Assignment:
Rewrite the section of the passage on sealing Indiana protective order records that runs between "Upon receiving a" and "protective order record.", inclusive, swapping each "petition" for "application".

[Page extract]

Indiana Code § 34-26-7.5-2 defines the records that may be sealed to include the protective order itself and all records that relate to it, including the petition filed to obtain the protective order. This means that you would need to take different steps to expunge criminal records based on violation of the protective order at issue.
Under Indiana Code § 34-26-7.5-1, you may be eligible to have your protective order records sealed if you meet any of these criteria:
- A petition for a protective order against you was dismissed before a court hearing on it
- The court denied the petition for a protective order against you
- The person who was seeking the protective order did not appear at the court hearing in the matter
- A protective order entered against you was reversed or vacated on appeal
- Someone requested a protective order against you but the court did not grant it for some other reason
To start the process for sealing Indiana protective order records, you first need to file in the court that issued or denied the protective order a petition that includes the information and records listed in Indiana Code § 34-26-7.5-3:
- Your full name
- Your birthdate
- Your address
- The case number
- The petitioner’s Social Security number
- The petitioner’s driver’s license number
- The date the court issued the protective order (or ex parte order for protection, if applicable)
- A statement explaining why you are entitled to have the records sealed
- Certified copies of the protective order, the ex parte protective order, the order denying the petition for a protective order, or the appellate court opinion vacating or reversing the protective order, as applicable
The petition must be filed under seal, meaning the petition is filed as a confidential document not generally accessible to the public. Successfully filing under seal requires compliance with many technicalities, and failure to follow them can impair the sealing of your request and protective order records.
Upon receiving a complete petition, the court reviews the same to determine whether there is any reason, on the face of the petition, for denying the request to seal your protective order records. If there are none, then the court will forward a redacted copy of the petition to the person who had sought the protective order and set the matter for hearing.
The court will hold a hearing on your request to seal protective order records unless the person who had originally requested the protective order, in writing, waives the right to appear at the hearing. At the hearing, you have the burden of proving by a preponderance of the evidence that you are entitled to have the protective order records sealed. If you meet that burden, and your petition otherwise supports your request, the court will grant your request to seal your Indiana protective order record.

[/Page extract]
[Data excerpt]

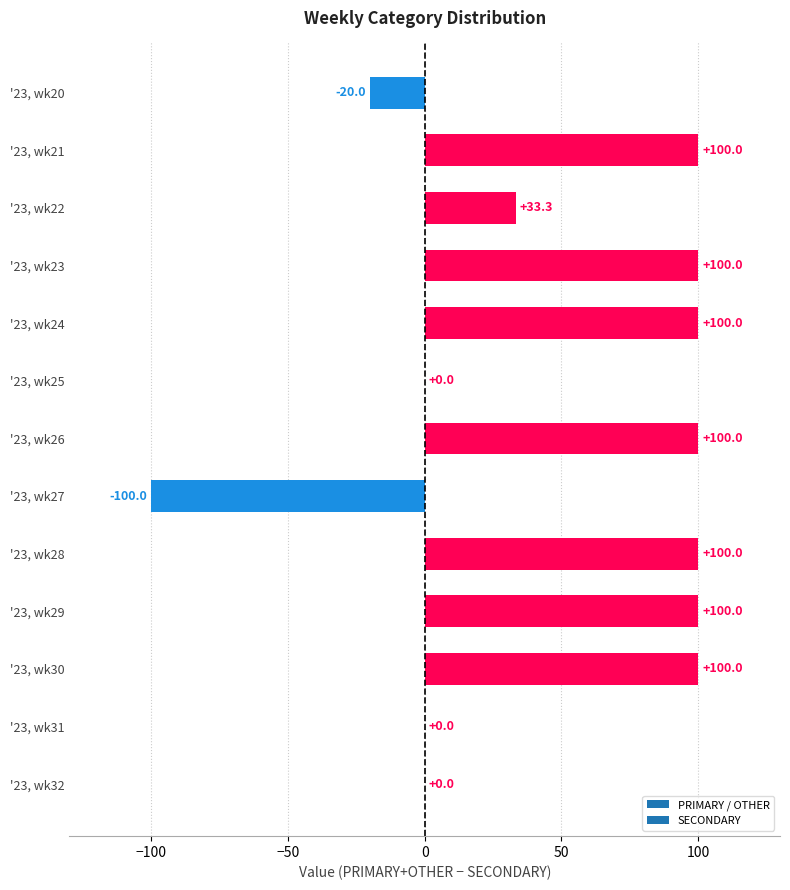

What is the sum of the values at '23, wk20 and '23, wk21?

80.0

[/Data excerpt]

Answer to this problem:
Upon receiving a complete application, the court reviews the same to determine whether there is any reason, on the face of the application, for denying the request to seal your protective order records. If there are none, then the court will forward a redacted copy of the application to the person who had sought the protective order and set the matter for hearing.
The court will hold a hearing on your request to seal protective order records unless the person who had originally requested the protective order, in writing, waives the right to appear at the hearing. At the hearing, you have the burden of proving by a preponderance of the evidence that you are entitled to have the protective order records sealed. If you meet that burden, and your application otherwise supports your request, the court will grant your request to seal your Indiana protective order record.